POLYSOMNOGRAPHY or Laboratory Sleep Study
Sleep Apnea and other Sleep disorders can not be diagnosed or treated without an accurate and recent Sleep Study. As we mentioned earlier, we will not simply make a snore appliance for a patient until we have ruled out an underlying disease. We send patients to sleep labs all over the state. Patients stay overnight in a bedroom setting to have their sleep evaluated. The patient has about 16 leads, similar to an ekg,attached to various parts of the body. Devices to measure O2 levels and body movement are also present. These tests are administered by Respiratory Therapists, Pulmomonologists , and others knowledgeable in recognizing Sleep Apnea based upon the graphs on the screen. The patients are carefully monitored throughout the night and every event is recorded. The techs then mark all the events and send this data to the Sleep MD to form a final diagnosis based upon this study and any other information related to Sleep Apnea.
Sleep studies have many uses aside from diagnosis. They can be used as a follow up to see how effective a patients treatment is. The study can be used to titrate, or adjust, a sleep apnea device for maximum performance.

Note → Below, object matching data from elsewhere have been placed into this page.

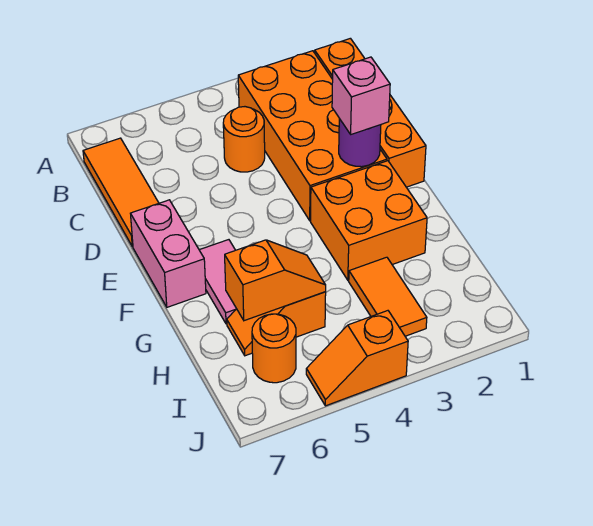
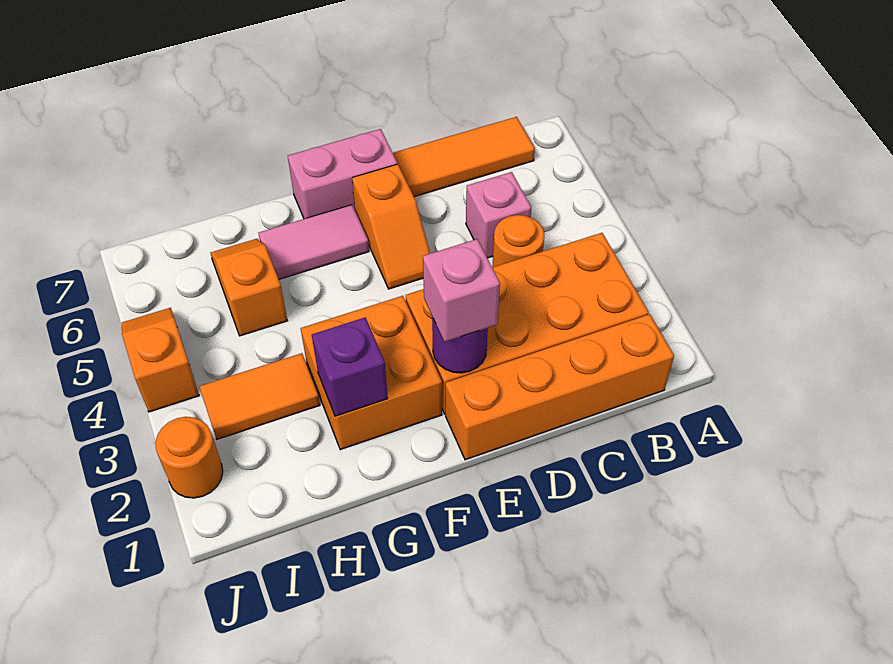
none -> pink 1x1 brick [466,172,531,258]
none -> purple 1x1 brick [312,317,388,416]
orange 1x2 slope [225,240,326,321] -> orange 1x2 slope moved to [352,164,430,289]
orange 1x1 round brick [252,314,296,383] -> orange 1x1 round brick moved to [155,417,223,498]

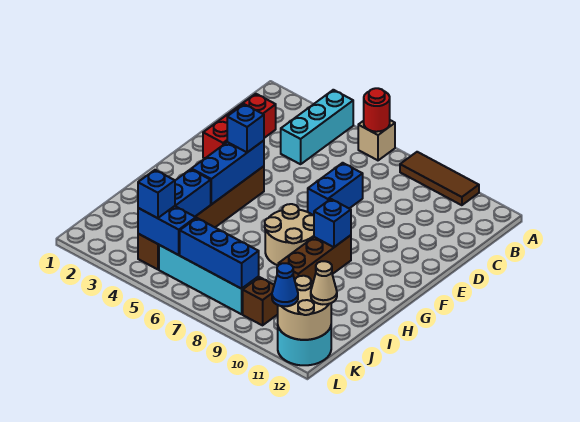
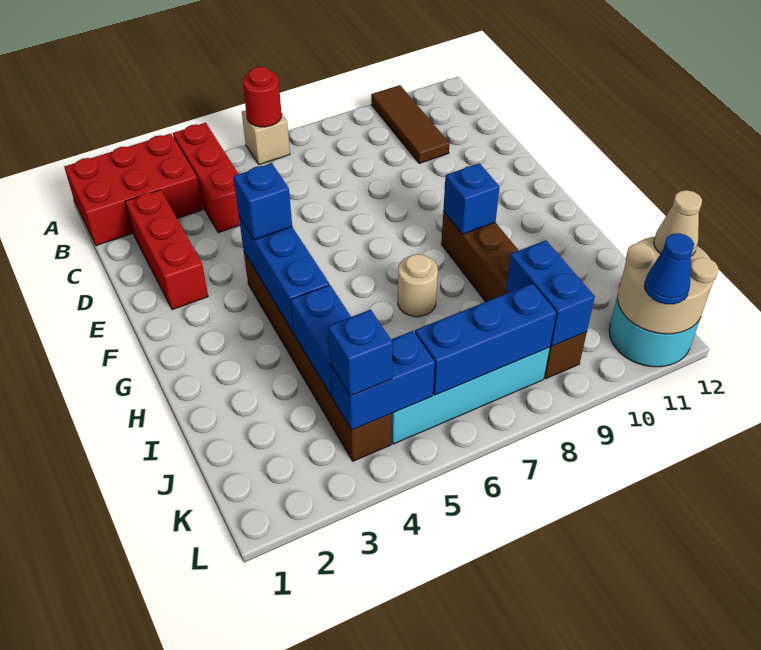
none -> red 2x3 brick [64,134,203,246]
cyan 1x3 brick [281,90,353,164] -> red 1x3 brick [173,123,240,233]
brown 1x3 tile [400,152,479,205] -> brown 1x3 tile turned to [371,85,449,164]
blue 1x2 brick [308,163,363,215] -> blue 1x2 brick moved to [506,240,595,346]
tan 2x2 round brick [265,204,314,265] -> tan 1x1 round brick [398,254,438,317]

Many times a patient does not wish to visit a sleep center for a study for various reasons. It may be a matter of finances, insurance reimbursement, personal choice , or other factors. In these cases a home sleep study is utilized. It consists of a headset with about half the leads and therefore half the data. The patient sleeps with the unit on in their own bed and returns it to be downloaded and read by a sleep MD. Although not as detailed as the laboratory study it has proven to be an effective tool in diagnosis of Sleep Apnea.
Once a diagnosis of Sleep Apnea has been confirmed the patient and their circle of Doctors and specialists can determine the approach to a healthier sleep.